• **Exercise prompt**
Output the first line below and each one after it, exactly, up to and including the line holding "ring tip: (257, 323)". Pictures should not be copied.

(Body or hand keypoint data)
"""

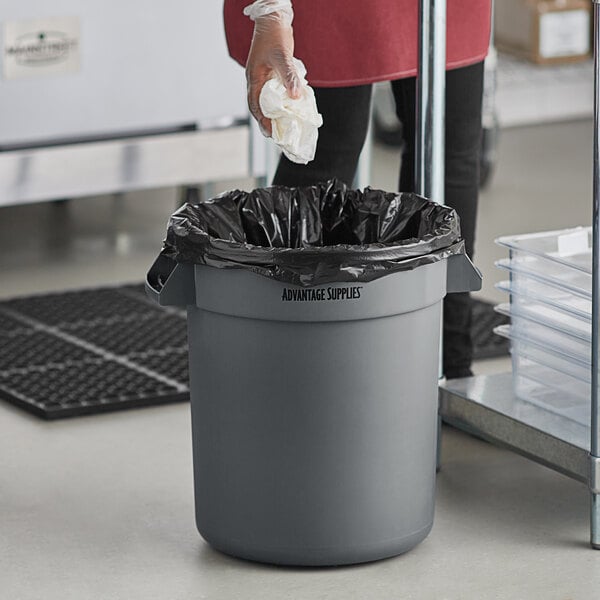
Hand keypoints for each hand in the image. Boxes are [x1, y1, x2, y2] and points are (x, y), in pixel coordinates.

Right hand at [244, 5, 301, 136]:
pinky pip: (274, 92)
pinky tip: (290, 106)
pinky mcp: (271, 74)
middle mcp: (256, 80)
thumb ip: (289, 76)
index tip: (271, 133)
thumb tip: (296, 97)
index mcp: (254, 78)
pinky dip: (280, 101)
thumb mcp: (282, 57)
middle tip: (277, 135)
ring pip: (267, 100)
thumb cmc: (275, 35)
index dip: (262, 121)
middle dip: (267, 121)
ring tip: (283, 125)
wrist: (274, 18)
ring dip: (274, 113)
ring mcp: (263, 77)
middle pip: (259, 106)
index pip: (255, 105)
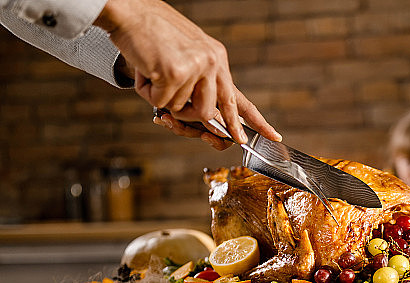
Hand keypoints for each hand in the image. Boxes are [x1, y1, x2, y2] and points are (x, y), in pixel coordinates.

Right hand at [95, 0, 279, 144]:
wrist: (129, 11)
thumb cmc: (152, 34)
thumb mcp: (187, 52)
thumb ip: (200, 80)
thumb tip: (207, 115)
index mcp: (217, 59)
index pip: (239, 98)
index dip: (256, 121)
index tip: (274, 136)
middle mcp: (212, 63)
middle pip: (209, 113)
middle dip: (189, 118)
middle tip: (171, 109)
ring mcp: (196, 68)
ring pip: (182, 110)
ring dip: (162, 98)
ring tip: (153, 72)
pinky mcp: (175, 72)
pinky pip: (161, 101)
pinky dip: (147, 91)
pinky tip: (145, 68)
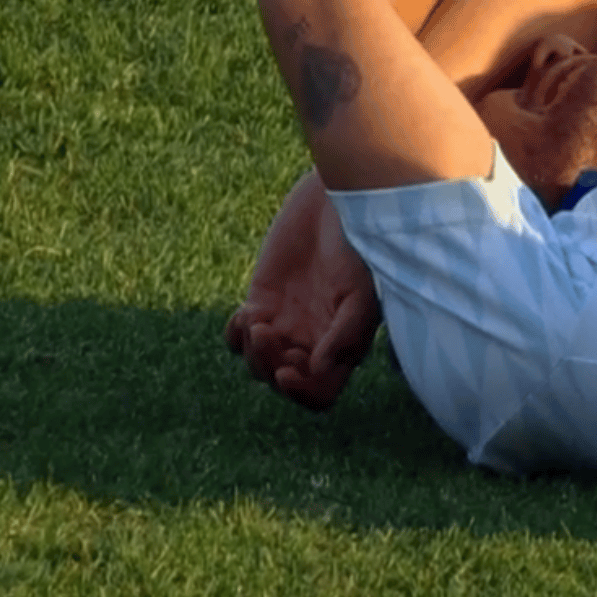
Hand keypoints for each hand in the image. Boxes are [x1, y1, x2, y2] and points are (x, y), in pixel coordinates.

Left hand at [225, 170, 381, 409]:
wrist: (335, 202)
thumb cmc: (360, 246)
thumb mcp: (362, 291)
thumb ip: (346, 334)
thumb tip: (320, 369)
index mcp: (342, 347)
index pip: (320, 394)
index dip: (301, 394)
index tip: (286, 373)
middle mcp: (313, 342)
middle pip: (284, 382)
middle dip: (270, 367)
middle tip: (267, 334)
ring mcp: (285, 323)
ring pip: (258, 365)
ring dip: (252, 354)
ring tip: (257, 323)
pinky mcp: (261, 301)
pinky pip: (237, 337)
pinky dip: (234, 335)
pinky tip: (245, 315)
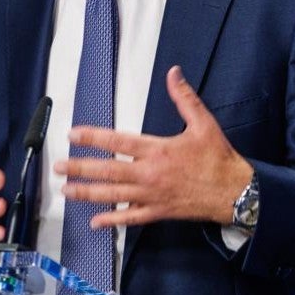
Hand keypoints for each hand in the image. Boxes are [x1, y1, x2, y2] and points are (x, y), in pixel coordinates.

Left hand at [55, 66, 253, 228]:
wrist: (236, 193)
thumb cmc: (218, 158)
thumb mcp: (204, 123)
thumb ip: (185, 98)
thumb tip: (173, 72)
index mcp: (157, 150)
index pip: (117, 142)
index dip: (93, 138)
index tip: (73, 135)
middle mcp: (149, 174)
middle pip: (107, 170)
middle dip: (80, 168)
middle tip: (58, 166)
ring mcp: (151, 195)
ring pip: (113, 195)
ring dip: (87, 193)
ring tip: (66, 190)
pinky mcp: (158, 212)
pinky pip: (130, 217)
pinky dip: (112, 220)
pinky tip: (95, 221)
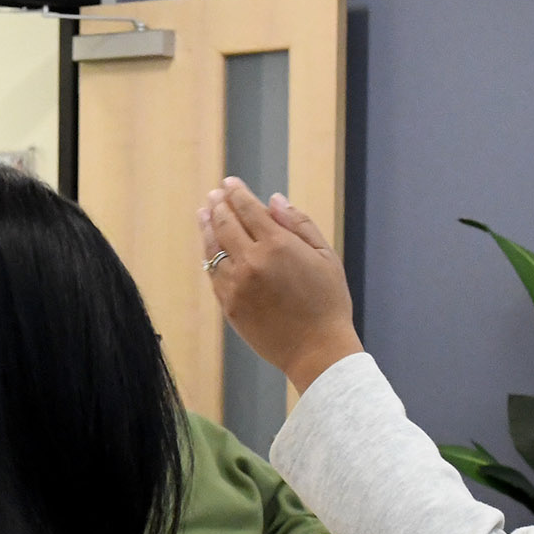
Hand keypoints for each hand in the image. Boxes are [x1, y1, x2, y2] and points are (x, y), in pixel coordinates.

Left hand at [201, 179, 362, 392]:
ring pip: (213, 248)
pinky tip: (210, 247)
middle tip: (215, 195)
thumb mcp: (325, 256)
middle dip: (219, 205)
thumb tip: (273, 200)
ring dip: (207, 226)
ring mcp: (236, 285)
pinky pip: (213, 274)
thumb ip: (299, 224)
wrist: (317, 350)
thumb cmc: (328, 302)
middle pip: (226, 224)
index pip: (248, 209)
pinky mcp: (228, 306)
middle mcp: (252, 261)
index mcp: (278, 245)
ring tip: (204, 213)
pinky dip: (209, 256)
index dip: (237, 193)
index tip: (229, 183)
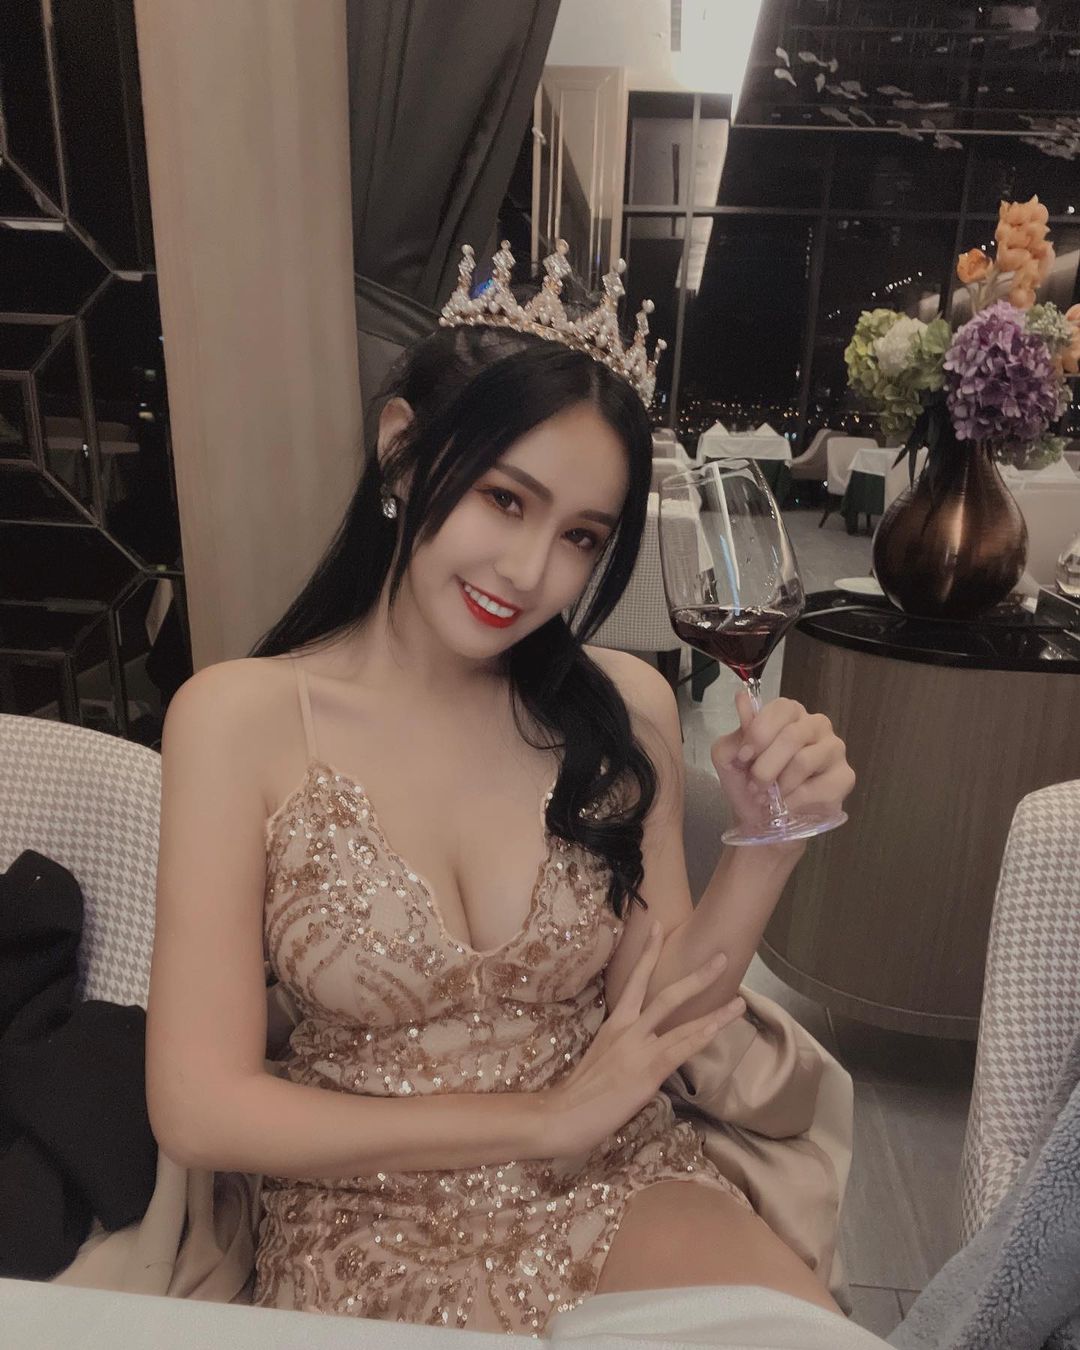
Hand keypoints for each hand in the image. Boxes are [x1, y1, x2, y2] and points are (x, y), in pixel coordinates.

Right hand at [541, 923, 744, 1158]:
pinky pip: (680, 1049)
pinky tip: (718, 1027)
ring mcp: (638, 1048)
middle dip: (697, 976)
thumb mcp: (602, 1057)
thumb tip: (642, 1047)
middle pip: (667, 994)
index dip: (648, 952)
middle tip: (721, 957)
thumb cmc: (579, 1092)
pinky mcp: (647, 1071)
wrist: (562, 1114)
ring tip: (740, 1000)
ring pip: (682, 1021)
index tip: (658, 925)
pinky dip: (701, 1036)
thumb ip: (624, 1046)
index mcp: (615, 1023)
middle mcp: (627, 1028)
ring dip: (715, 1011)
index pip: (635, 980)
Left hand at [710, 692, 855, 830]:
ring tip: (768, 798)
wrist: (762, 820)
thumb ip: (736, 733)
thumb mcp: (730, 758)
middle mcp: (816, 724)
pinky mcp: (844, 777)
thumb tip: (741, 698)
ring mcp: (834, 749)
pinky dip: (794, 802)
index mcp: (789, 713)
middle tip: (754, 786)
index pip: (781, 708)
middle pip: (793, 736)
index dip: (759, 733)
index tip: (743, 758)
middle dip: (766, 767)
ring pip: (804, 761)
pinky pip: (818, 788)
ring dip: (779, 786)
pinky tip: (787, 806)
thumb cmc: (747, 783)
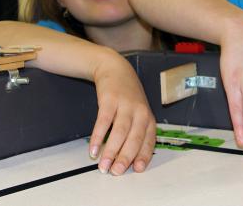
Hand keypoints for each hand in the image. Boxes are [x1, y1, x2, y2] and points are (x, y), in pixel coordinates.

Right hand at [89, 52, 156, 174]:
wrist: (116, 70)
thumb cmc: (128, 97)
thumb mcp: (138, 114)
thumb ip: (135, 134)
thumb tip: (129, 160)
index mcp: (149, 119)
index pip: (149, 141)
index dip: (143, 156)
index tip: (136, 170)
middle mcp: (140, 112)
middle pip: (135, 138)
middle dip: (125, 157)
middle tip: (115, 172)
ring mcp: (125, 105)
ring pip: (120, 132)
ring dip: (110, 151)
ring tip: (102, 166)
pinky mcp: (110, 100)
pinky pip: (104, 121)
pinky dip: (98, 137)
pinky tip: (93, 149)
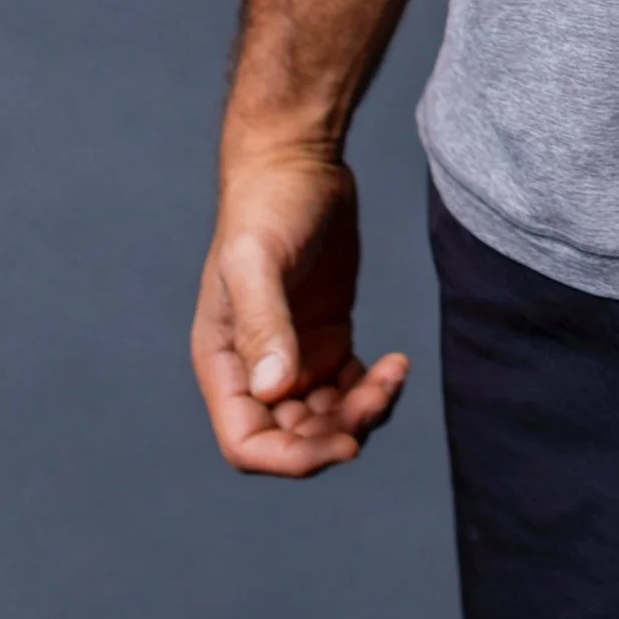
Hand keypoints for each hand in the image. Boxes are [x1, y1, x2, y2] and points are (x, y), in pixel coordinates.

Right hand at [191, 147, 409, 478]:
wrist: (296, 160)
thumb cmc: (265, 204)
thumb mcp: (256, 261)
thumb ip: (262, 325)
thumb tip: (272, 390)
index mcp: (222, 362)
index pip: (247, 443)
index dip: (291, 458)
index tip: (342, 443)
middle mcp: (254, 368)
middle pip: (293, 439)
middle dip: (336, 433)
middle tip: (376, 396)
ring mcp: (293, 355)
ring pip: (327, 420)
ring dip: (362, 414)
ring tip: (392, 374)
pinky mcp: (328, 337)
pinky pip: (350, 389)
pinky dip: (375, 391)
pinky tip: (397, 364)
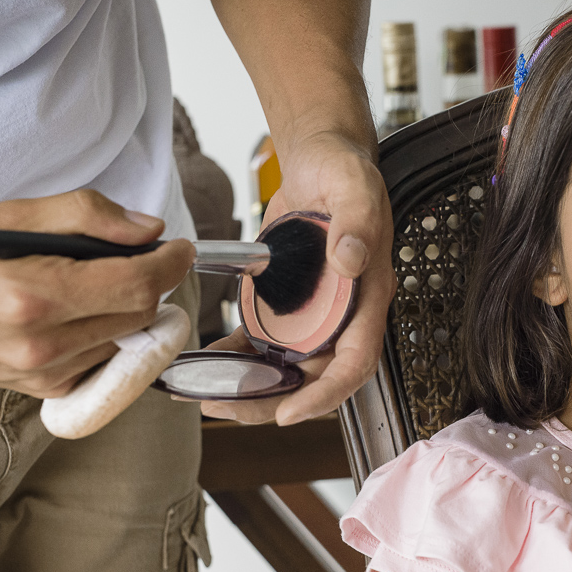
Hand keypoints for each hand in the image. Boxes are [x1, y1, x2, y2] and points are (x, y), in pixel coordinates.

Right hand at [0, 190, 194, 396]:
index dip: (170, 263)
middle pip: (139, 316)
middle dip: (151, 283)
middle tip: (137, 256)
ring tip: (96, 281)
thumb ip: (86, 216)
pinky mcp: (40, 392)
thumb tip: (147, 230)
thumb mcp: (10, 214)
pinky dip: (106, 335)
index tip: (178, 247)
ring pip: (125, 341)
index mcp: (35, 295)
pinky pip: (100, 362)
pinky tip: (78, 313)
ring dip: (128, 310)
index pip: (138, 286)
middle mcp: (42, 345)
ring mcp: (41, 376)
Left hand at [199, 128, 395, 424]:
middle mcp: (343, 315)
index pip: (355, 362)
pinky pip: (262, 342)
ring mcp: (314, 315)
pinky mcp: (286, 305)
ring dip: (249, 388)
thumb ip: (357, 224)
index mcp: (367, 296)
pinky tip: (204, 365)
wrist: (321, 159)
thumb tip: (350, 262)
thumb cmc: (345, 172)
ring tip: (206, 398)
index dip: (325, 394)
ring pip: (285, 368)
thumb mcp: (355, 189)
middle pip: (314, 377)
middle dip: (272, 401)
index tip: (290, 413)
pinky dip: (235, 358)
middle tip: (227, 409)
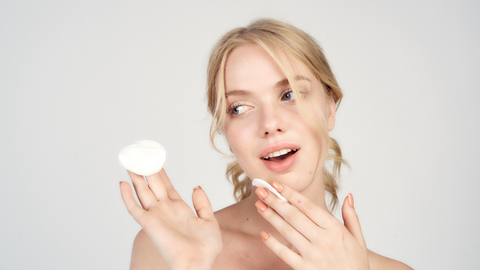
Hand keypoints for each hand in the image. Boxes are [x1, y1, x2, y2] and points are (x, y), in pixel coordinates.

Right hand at [120, 169, 221, 269]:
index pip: (166, 185)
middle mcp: (165, 210)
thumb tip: (196, 186)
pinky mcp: (149, 224)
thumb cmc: (205, 250)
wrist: (198, 264)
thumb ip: (202, 203)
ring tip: (130, 162)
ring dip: (136, 177)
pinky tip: (122, 184)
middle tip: (140, 154)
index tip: (155, 159)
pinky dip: (127, 197)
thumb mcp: (210, 221)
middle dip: (147, 169)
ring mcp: (156, 216)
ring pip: (143, 192)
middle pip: (153, 184)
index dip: (160, 172)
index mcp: (180, 208)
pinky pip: (134, 208)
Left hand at [254, 182, 368, 269]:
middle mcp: (323, 240)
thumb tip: (348, 196)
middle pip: (294, 215)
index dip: (291, 194)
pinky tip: (263, 235)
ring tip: (259, 205)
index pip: (308, 207)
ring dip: (271, 217)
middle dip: (276, 200)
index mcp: (335, 230)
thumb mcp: (358, 240)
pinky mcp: (305, 269)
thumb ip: (351, 217)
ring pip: (287, 231)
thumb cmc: (355, 264)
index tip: (277, 185)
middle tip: (262, 190)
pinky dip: (273, 244)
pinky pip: (285, 254)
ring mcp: (313, 255)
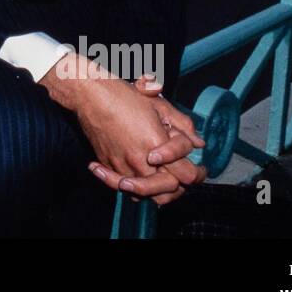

"""

• **Response to the task**
Hand keypoints for each hand in the image. Boxes are [x1, y1, x2, y2] and points are (x, y), in pixel coordinates.

Right hand at [244, 5, 301, 136]:
pinky pip: (274, 92)
pinky tip: (290, 106)
pinky mcp: (271, 74)
middle mcp: (256, 80)
thumb ip: (289, 76)
index tip: (271, 133)
thumb tip: (296, 97)
index mcp: (254, 78)
pinky dip: (280, 101)
thumb mcp: (282, 57)
middle tip: (277, 135)
ring pip: (267, 100)
thumb cmc: (275, 35)
index dip: (262, 121)
middle dip: (267, 121)
ring tip: (283, 125)
wrist: (274, 18)
ring dip: (274, 113)
ring mcp: (263, 77)
middle pip: (259, 106)
index pip: (255, 105)
Hand keypoints for each hand in the image. Boxes are [x1, y1, x2, y2] and points are (x, y), in pixel coordinates.

Right hand at [95, 0, 279, 144]:
wrist: (129, 11)
thumb cmc: (152, 34)
thumb mcp: (187, 52)
thumb ip: (200, 80)
thumb tip: (207, 115)
index mcp: (217, 59)
index pip: (239, 98)
index dip: (256, 121)
index tip: (274, 136)
middle mcp: (212, 63)
middle pip: (209, 113)
middle dip: (189, 118)
middle tip: (171, 109)
ring mcp: (196, 68)
ring pip: (182, 110)
ring dip: (162, 98)
ring tip: (153, 72)
pinky mcp: (175, 72)
pinky pip: (161, 101)
pinky dip: (147, 91)
pinky tip: (145, 68)
Hand keypoints for each hand in the image. Boxes are [x1, y1, x2, y2] and points are (x, y), in pixel coordinates.

Left hand at [225, 170, 381, 409]:
wrist: (335, 202)
thumb cmc: (360, 246)
thumb mcp: (362, 291)
thumb ip: (346, 334)
thumb tip: (320, 369)
index mcp: (342, 347)
index pip: (320, 394)
index dip: (301, 394)
index tip: (286, 373)
middle mcp: (313, 342)
middle pip: (284, 382)
middle dip: (270, 367)
middle tip: (267, 334)
ring mcp: (285, 323)
ring pip: (258, 365)
ring dip: (252, 354)
ring tip: (257, 323)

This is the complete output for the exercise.